My Name Is Bond. James Bond: A Shaken Not Stirred Sojourn (Value: Priceless)

Swiss Alps*

There was ways to travel through Europe and there’s the Bond way. The winning bidder of this item won’t have to anything death defying like leap from a plane or survive a toppling building. They just have to be the last paddle standing. Their reward will nine days of checking out the locales of three Bond films (“On Her Majesty’s Secret Service,” “Moonraker” and “Casino Royale”) in the Alps, Venice and Monte Carlo where 007 wined, dined and tackled the bad guys and bedded the gals.

Monte Carlo*

And, of course, the excursion will include roundtrip airfare, four-star accommodations in three Bond hotels, zipping to Venice on “a supertrain” and then hopping on board a plane to the French Riviera.

* Photos provided by TACA

TACA Custom Auction Gala Item #3 — Spice Up Your Life: Indian Intrigue And Indulgence

Ask any world traveler of a memorable highlight in their passport and India will probably be at the top of the list. Perhaps it’s because of its history, architecture and culture. This TACA Custom Auction Gala package offers a chance to experience a country that makes others pale in comparison.
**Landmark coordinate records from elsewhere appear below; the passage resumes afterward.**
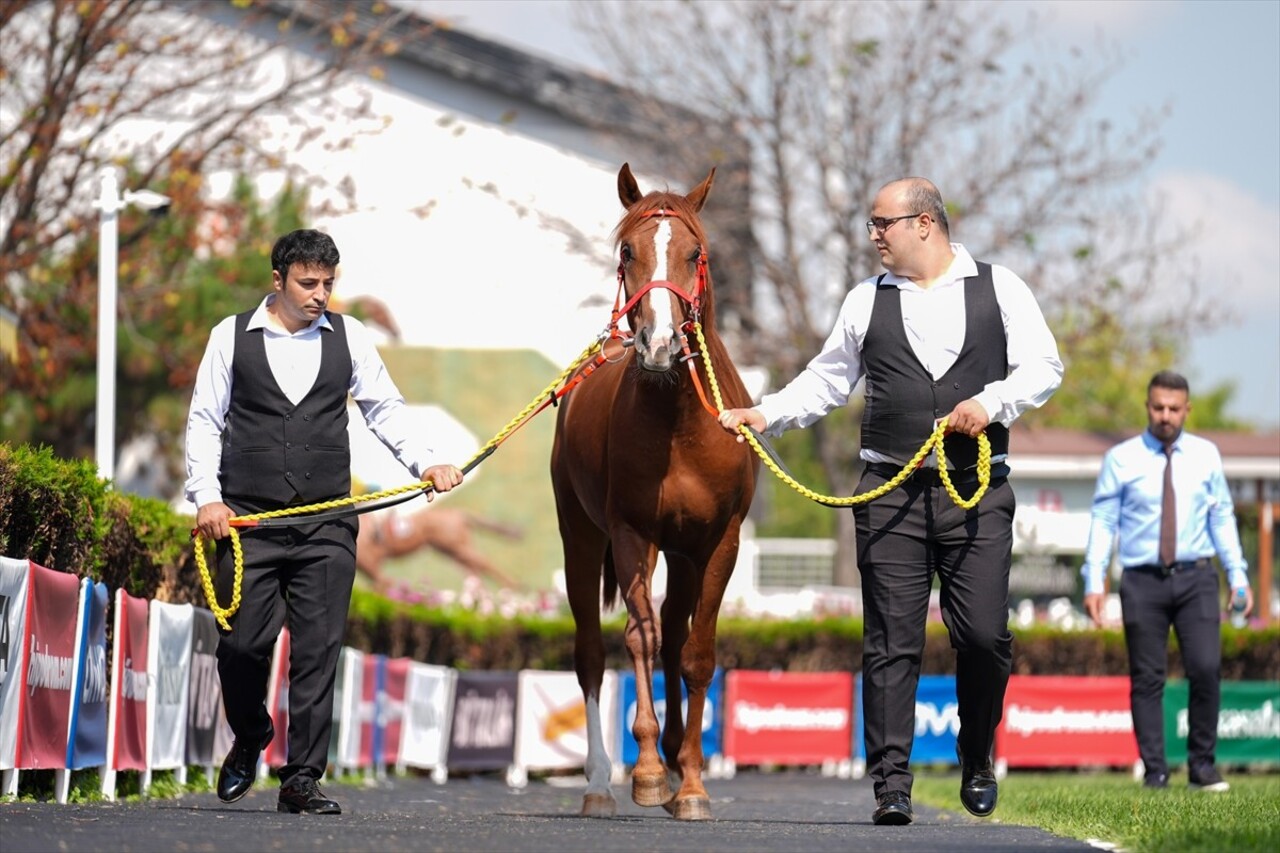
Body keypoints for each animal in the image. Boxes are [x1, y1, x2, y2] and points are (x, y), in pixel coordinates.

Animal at [550, 161, 757, 819]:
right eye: (626, 252)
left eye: (696, 254)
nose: (660, 344)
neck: (680, 422)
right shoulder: (630, 533)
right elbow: (640, 637)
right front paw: (645, 771)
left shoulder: (718, 543)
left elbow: (696, 653)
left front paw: (689, 783)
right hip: (581, 539)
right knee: (593, 653)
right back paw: (600, 782)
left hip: (683, 554)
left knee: (675, 636)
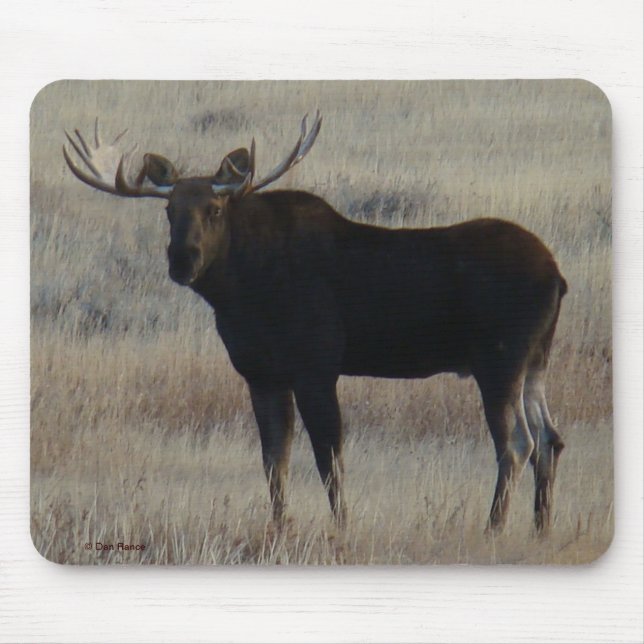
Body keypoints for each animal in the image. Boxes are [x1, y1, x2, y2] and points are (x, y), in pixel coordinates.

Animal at [63, 113, 567, 534]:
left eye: (215, 210)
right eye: (169, 211)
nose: (181, 260)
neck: (241, 292)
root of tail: (558, 278)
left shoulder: (316, 367)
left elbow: (329, 458)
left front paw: (342, 527)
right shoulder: (262, 374)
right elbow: (274, 459)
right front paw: (280, 527)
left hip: (499, 361)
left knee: (517, 443)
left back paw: (493, 528)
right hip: (535, 362)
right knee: (550, 438)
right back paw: (540, 529)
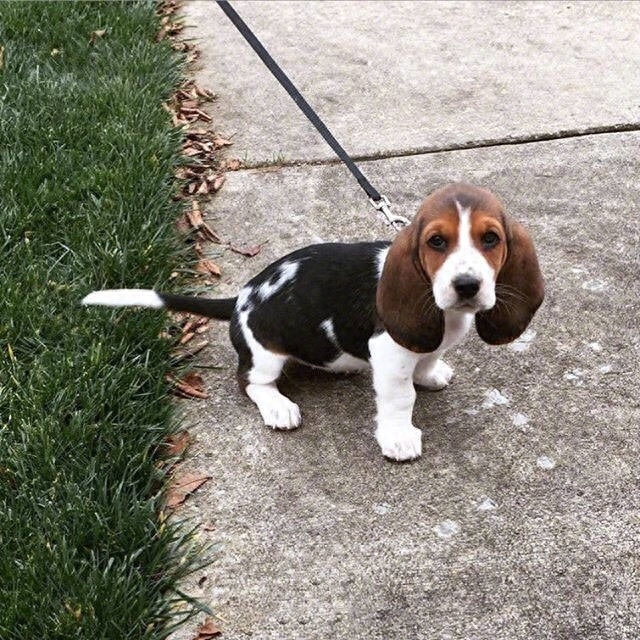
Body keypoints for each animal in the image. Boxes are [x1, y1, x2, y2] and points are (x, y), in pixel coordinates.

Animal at [84, 184, 544, 460]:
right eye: (436, 242)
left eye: (491, 239)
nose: (467, 285)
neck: (443, 311)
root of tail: (240, 298)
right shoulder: (388, 353)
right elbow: (400, 398)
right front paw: (399, 436)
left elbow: (428, 358)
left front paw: (431, 373)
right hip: (266, 354)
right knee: (250, 382)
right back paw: (278, 407)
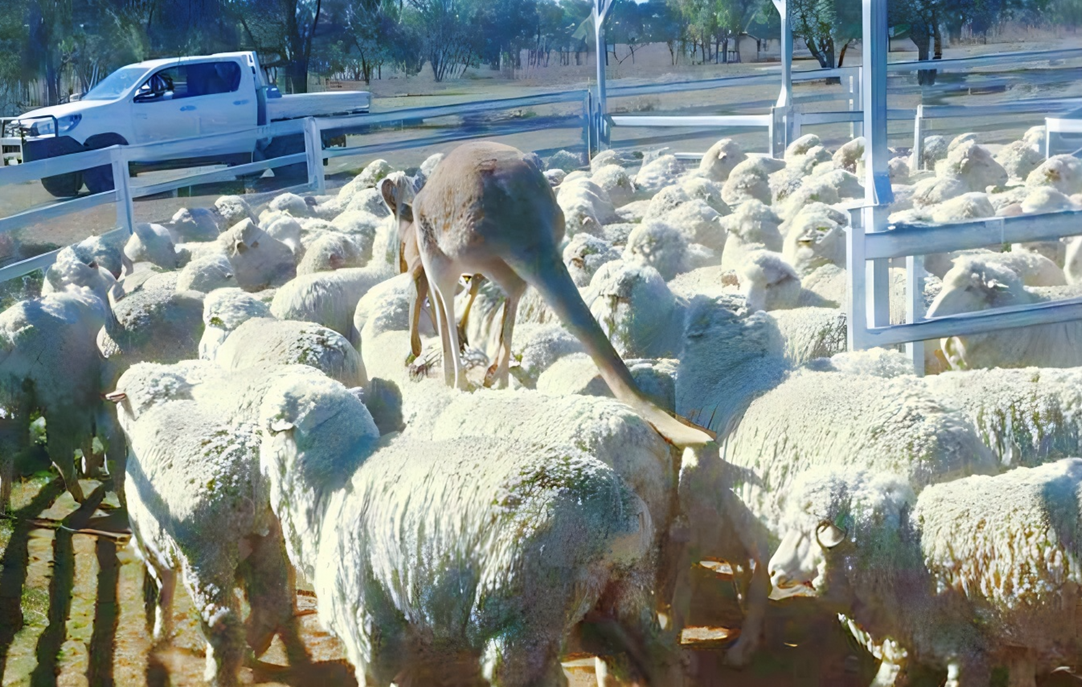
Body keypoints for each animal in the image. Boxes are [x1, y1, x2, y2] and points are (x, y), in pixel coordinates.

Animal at [256, 376, 679, 687]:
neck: (335, 477)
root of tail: (619, 510)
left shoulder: (370, 627)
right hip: (620, 599)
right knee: (657, 660)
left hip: (526, 612)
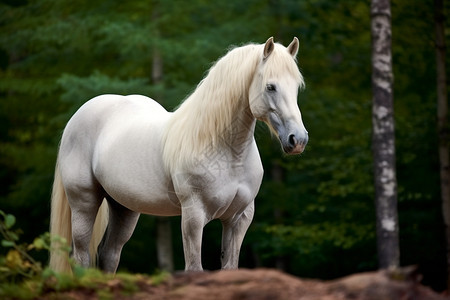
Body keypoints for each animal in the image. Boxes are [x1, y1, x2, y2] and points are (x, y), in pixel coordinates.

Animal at [50, 36, 310, 274]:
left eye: (297, 87)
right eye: (270, 87)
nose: (297, 139)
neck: (227, 152)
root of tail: (79, 116)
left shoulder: (239, 218)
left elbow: (230, 267)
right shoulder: (194, 216)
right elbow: (194, 269)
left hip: (124, 208)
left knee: (109, 255)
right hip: (84, 202)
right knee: (81, 256)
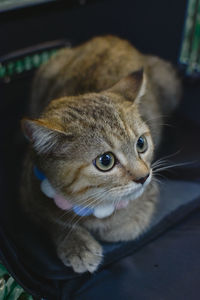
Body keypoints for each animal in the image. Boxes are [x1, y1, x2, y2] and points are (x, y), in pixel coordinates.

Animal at [20, 36, 181, 274]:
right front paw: (76, 243)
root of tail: (110, 37)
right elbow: (52, 218)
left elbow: (123, 227)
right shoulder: (28, 190)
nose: (144, 176)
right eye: (106, 161)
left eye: (141, 144)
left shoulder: (146, 199)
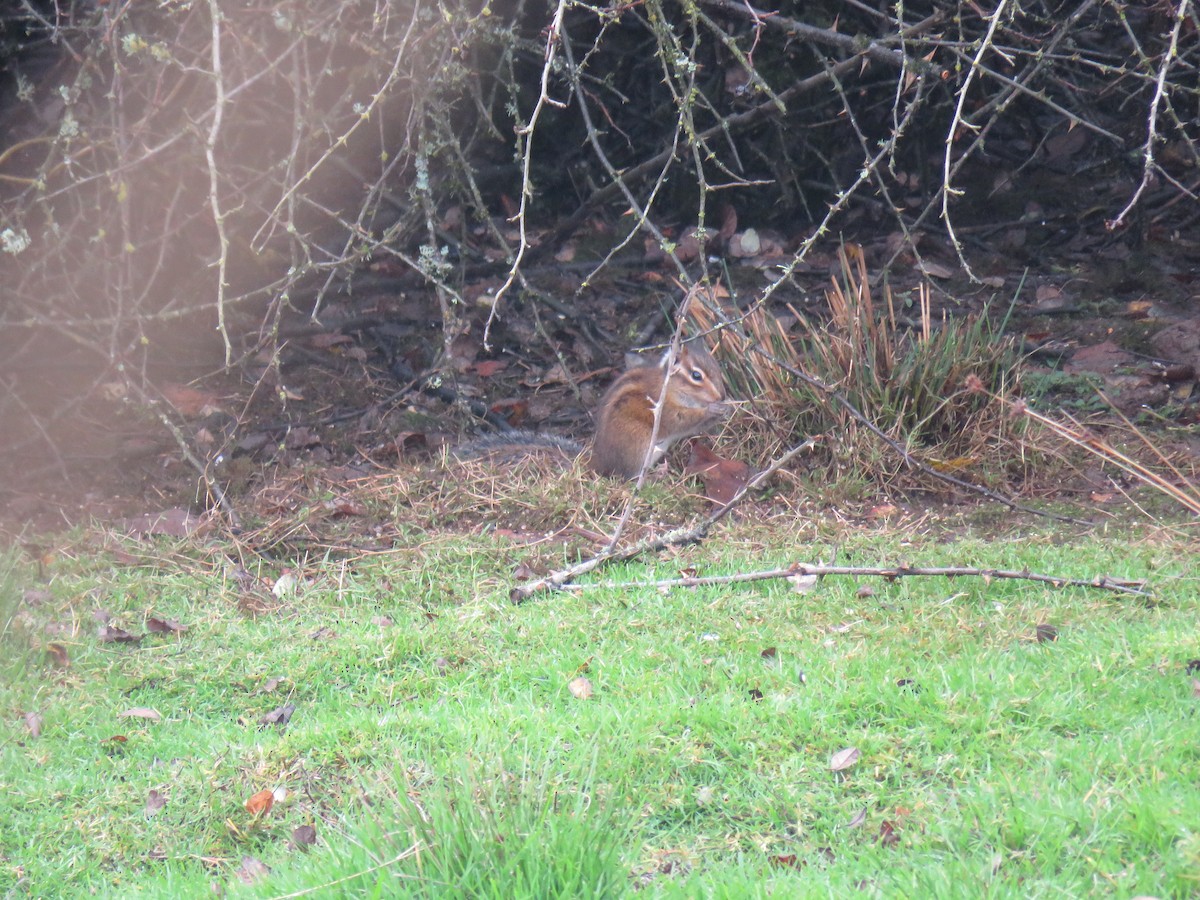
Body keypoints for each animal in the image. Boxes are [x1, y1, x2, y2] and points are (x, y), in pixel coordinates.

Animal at [453, 341, 730, 480]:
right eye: (696, 376)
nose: (722, 395)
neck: (669, 386)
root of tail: (597, 462)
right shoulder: (663, 408)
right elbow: (679, 421)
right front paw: (713, 410)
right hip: (638, 445)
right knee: (625, 477)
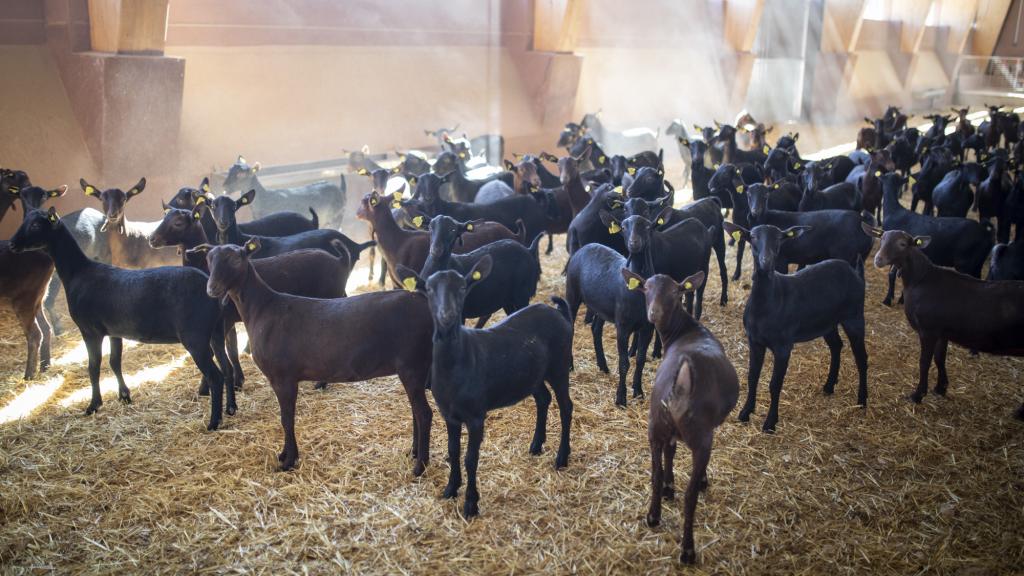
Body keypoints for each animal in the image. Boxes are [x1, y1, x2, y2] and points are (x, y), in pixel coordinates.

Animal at [205, 237, 434, 471]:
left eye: (235, 259)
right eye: (208, 259)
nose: (212, 288)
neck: (261, 309)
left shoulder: (283, 377)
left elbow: (286, 418)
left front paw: (289, 461)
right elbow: (285, 418)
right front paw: (284, 455)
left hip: (412, 364)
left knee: (424, 413)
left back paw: (420, 466)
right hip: (414, 367)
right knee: (415, 410)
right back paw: (414, 453)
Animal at [618, 268, 741, 561]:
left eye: (675, 291)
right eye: (646, 288)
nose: (653, 313)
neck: (685, 331)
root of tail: (682, 379)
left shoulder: (667, 431)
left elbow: (668, 456)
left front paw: (668, 487)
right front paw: (698, 481)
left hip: (655, 422)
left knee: (654, 472)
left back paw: (653, 516)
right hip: (701, 434)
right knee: (690, 495)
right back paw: (687, 550)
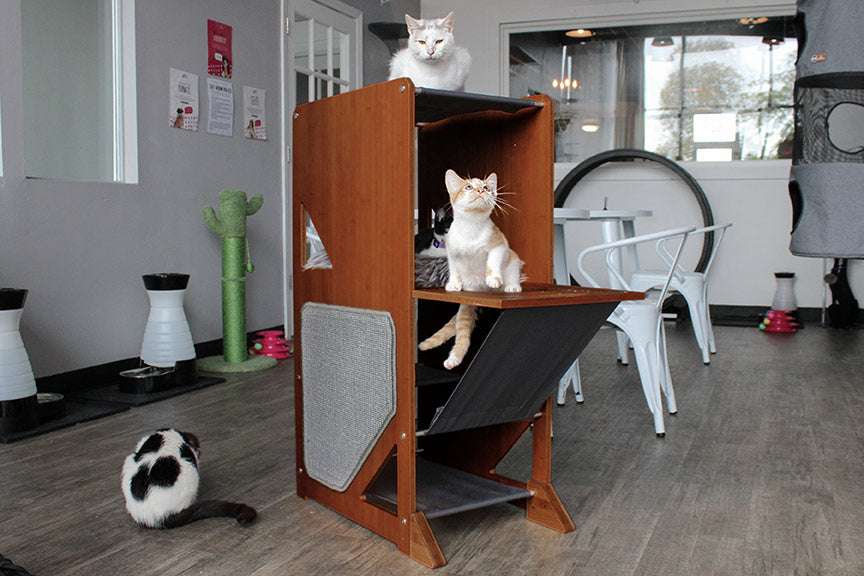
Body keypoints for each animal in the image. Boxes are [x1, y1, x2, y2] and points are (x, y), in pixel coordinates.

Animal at [416, 170, 524, 368]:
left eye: (487, 187)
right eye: (468, 186)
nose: (482, 190)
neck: (471, 228)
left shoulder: (499, 244)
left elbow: (493, 261)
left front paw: (493, 278)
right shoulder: (452, 251)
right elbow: (454, 268)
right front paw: (453, 284)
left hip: (513, 261)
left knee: (512, 272)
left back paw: (511, 286)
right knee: (463, 337)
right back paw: (452, 360)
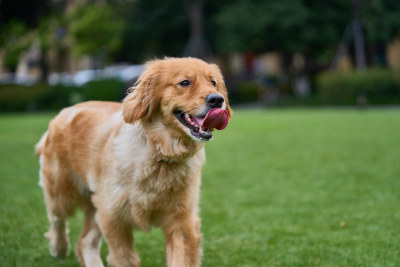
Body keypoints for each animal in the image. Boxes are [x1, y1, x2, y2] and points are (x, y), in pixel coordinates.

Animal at [36, 57, 234, 266]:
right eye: (185, 82)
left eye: (213, 82)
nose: (217, 100)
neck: (161, 155)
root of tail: (65, 111)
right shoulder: (114, 218)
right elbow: (125, 258)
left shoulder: (182, 221)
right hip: (63, 191)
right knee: (56, 217)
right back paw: (58, 247)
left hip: (96, 205)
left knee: (85, 242)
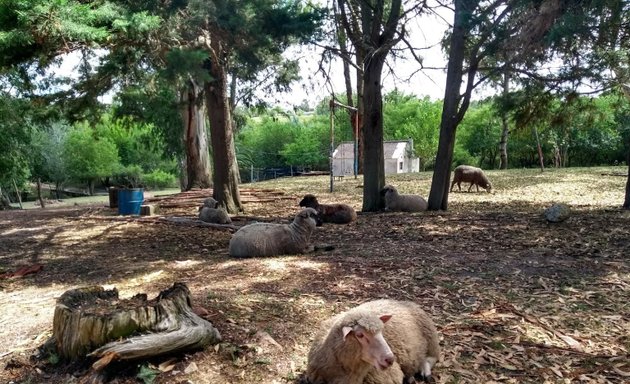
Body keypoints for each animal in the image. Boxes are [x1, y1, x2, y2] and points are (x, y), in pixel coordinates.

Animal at [306, 300, 440, 384]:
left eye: (382, 330)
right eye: (360, 335)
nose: (390, 359)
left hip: (431, 339)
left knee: (430, 359)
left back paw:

Spice Up Your Life: Indian Intrigue And Indulgence (Value: $15,000)

For centuries India has fascinated writers, poets, artists and historians. It dazzles with stunning beauty. For the winner of this package, s/he and a guest will have roundtrip tickets to India and nine days and seven days to explore this second-most populated country in the world.

Taj Mahal*

During their stay, they’ll have to decide which of the countless legendary landmarks to see — the magnificent Taj Mahal in all its glory, Amer Fort with its beautiful Palace of Mirrors and Mahatma Gandhi’s home, where he spun yarn and led a nonviolent movement for India’s independence.

In addition to luxurious accommodations, they’ll have a dozen meals in such cities as New Delhi, Old Delhi, Jaipur and Agra.